Tradelog, que llegó a trabajar para algunas de las principales compañías de consumo masivo, intenta reorganizar sus deudas tras una combinación de pérdida de negocios, aumento de costos y problemas de liquidez. La caída podría repetirse en otros gigantes del sector.
Cómo se viene hablando en foros, eventos y ferias logísticas, el sector de la logística está definido hoy en día por márgenes ajustados y costos logísticos. Ambas cuestiones se repiten como un mantra y sus efectos son cada vez más visibles.
En las últimas semanas, un jugador muy pesado del rubro hizo público su delicado estado financiero, lo que refleja lo grave de la situación.
Se trata de Tradelog, una de las principales operadoras logísticas, la cual acumula 1.386 cheques rechazados por unos $7.600 millones y debió solicitar la apertura de un concurso preventivo de acreedores para intentar ordenar una situación financiera que se volvió insostenible.
Su cartera incluía clientes de primer nivel como Nestlé, Mondelez, PepsiCo, Chandon, Salentein, Huawei, Minera Exar y PBB Polisur.
La compañía tiene una larga historia como prestadora de servicios para algunas de las compañías más importantes del mercado, pero ahora enfrenta una crisis marcada por la pérdida de clientes, el incremento de los costos y una fuerte retracción de la actividad.
Una compañía histórica en problemas
Hasta hace poco, Tradelog ocupaba un lugar destacado dentro del negocio logístico argentino. La empresa operaba servicios de transporte nacional, almacenamiento, distribución de última milla, logística para comercio exterior y manejo de cargas especiales, entre ellas productos químicos, medicamentos y mercancías peligrosas.
Su cartera incluía clientes de primer nivel como Nestlé, Mondelez, PepsiCo, Chandon, Salentein, Huawei, Minera Exar y PBB Polisur, entre otras grandes compañías.La magnitud de su estructura ayuda a entender el impacto de la crisis.
Según la propia empresa, llegó a operar una flota integrada por 1.551 camiones y semirremolques, además de trabajar con 275 fleteros contratados y administrar centros logísticos en distintas provincias. Ese despliegue le permitió ubicarse entre los mayores operadores del país, pero también implicó una estructura de costos que terminó siendo cada vez más difícil de sostener.
El deterioro comenzó a profundizarse durante la segunda mitad de 2025. En su presentación judicial, la empresa explicó que enfrentó demoras en el cobro de servicios, lo que afectó su capacidad para cumplir con proveedores, organismos públicos y compromisos financieros.
Ese escenario coincidió con la salida de clientes estratégicos como Nestlé, la operación de Nissan en Jujuy y Ledesma, pérdidas que redujeron considerablemente el volumen de actividad.
Un marco difícil de navegar para grandes jugadores de la logística
A ese panorama se sumó un contexto especialmente complejo para el transporte de cargas. La propia compañía atribuyó buena parte de sus dificultades a la combinación de una caída del consumo, menor movimiento económico y un fuerte incremento de los costos operativos.

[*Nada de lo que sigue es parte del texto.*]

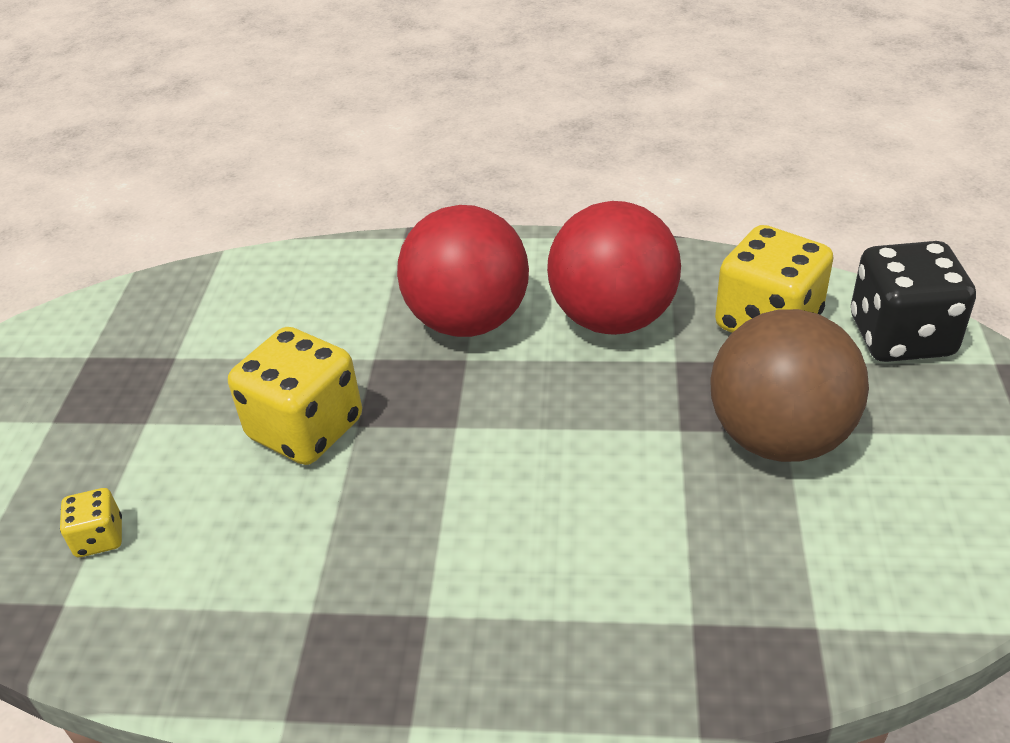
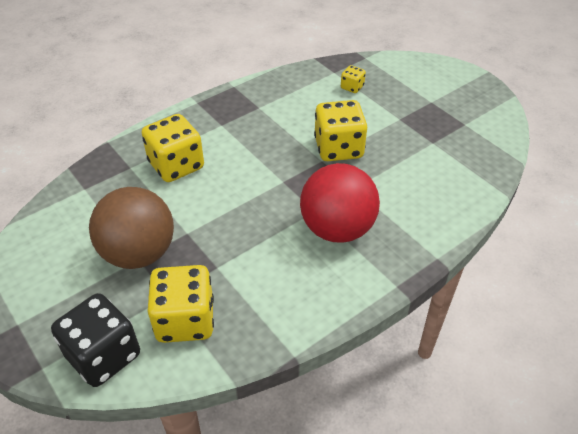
camera: 135 degrees right, 5 degrees up
red ball [547,201,681,335] -> none
none -> yellow dice [142,114,204,182]

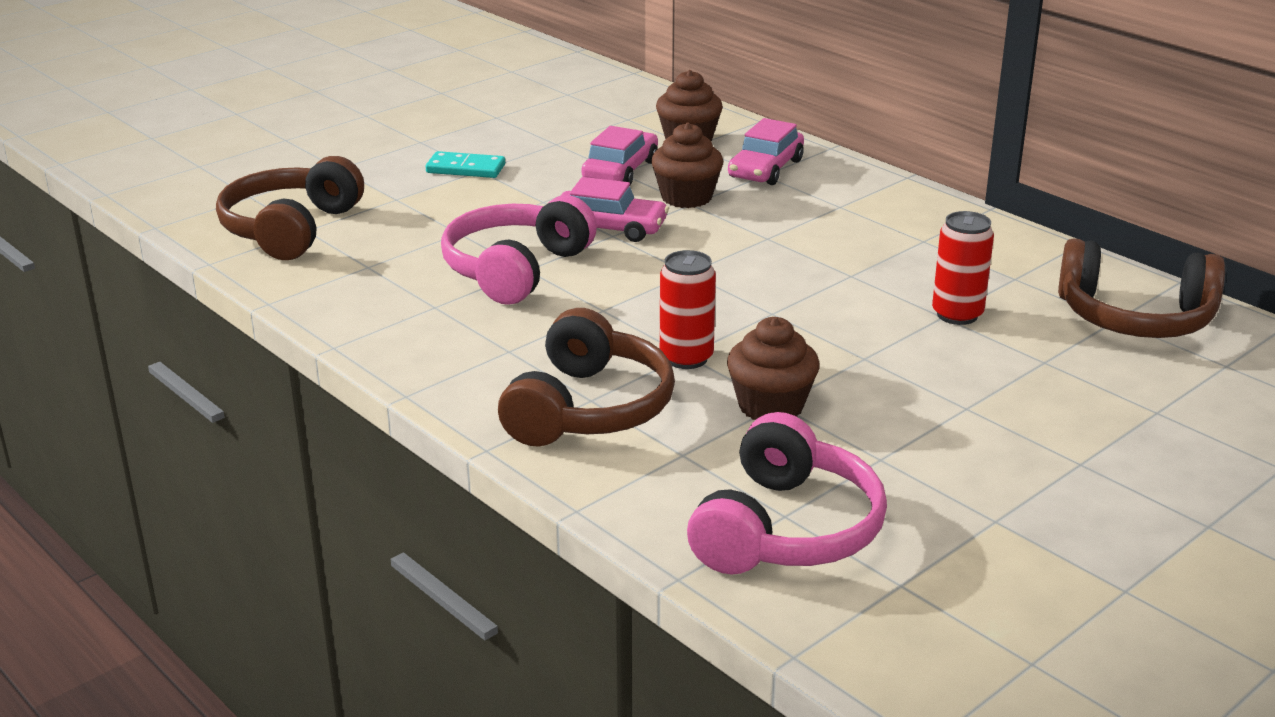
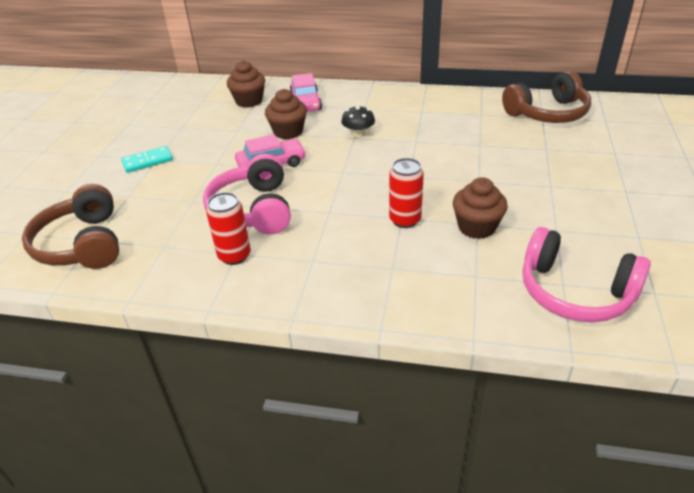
camera: 35 degrees left, 10 degrees up
brown headphones [498,308,675,446] -> none
pink car [581,126,658,185] -> none
pink headphones [687,412,887,574] -> pink headphones turned 135 degrees clockwise [522,227,651,322]
red can [932,211,994,325] -> red can moved to [206,192,251,265]
none -> black mushroom [341,105,375,138]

Entre los ejemplos mencionó el aumento del gasoil, que pasó de alrededor de $1.025 a $2.200 por litro en menos de un año, mientras que su facturación cayó entre un 30% y un 40%.
El efecto sobre las finanzas fue inmediato. La empresa reconoció que la cesación de pagos quedó configurada cuando no logró sostener planes de pago con la Agencia de Recaudación y Control Aduanero (ARCA), acumulando obligaciones por unos $1.660 millones. Posteriormente, esos incumplimientos derivaron en embargos sobre cuentas bancarias, complicando aún más la operatoria diaria.
El caso también expone las dificultades que enfrenta parte del sector logístico argentino. Se trata de una actividad intensiva en capital, con elevados costos de mantenimiento de flotas, combustible, personal y financiamiento.
Cuando el nivel de operaciones disminuye y los clientes reducen o reestructuran sus contratos, sostener una infraestructura de gran escala se convierte en un desafío cada vez más complejo, incluso para empresas que hasta hace poco figuraban entre las más importantes del mercado.
Ahora, el proceso concursal marcará el futuro de Tradelog. La empresa buscará reorganizar sus pasivos y preservar su continuidad operativa mientras intenta mantener los puestos de trabajo y reconstruir su actividad.
Más allá del desenlace, su situación representa uno de los casos más significativos de los últimos años dentro de la logística argentina y refleja cómo un cambio abrupto del contexto económico puede poner en jaque incluso a operadores que supieron ocupar un lugar de referencia en la cadena de abastecimiento nacional.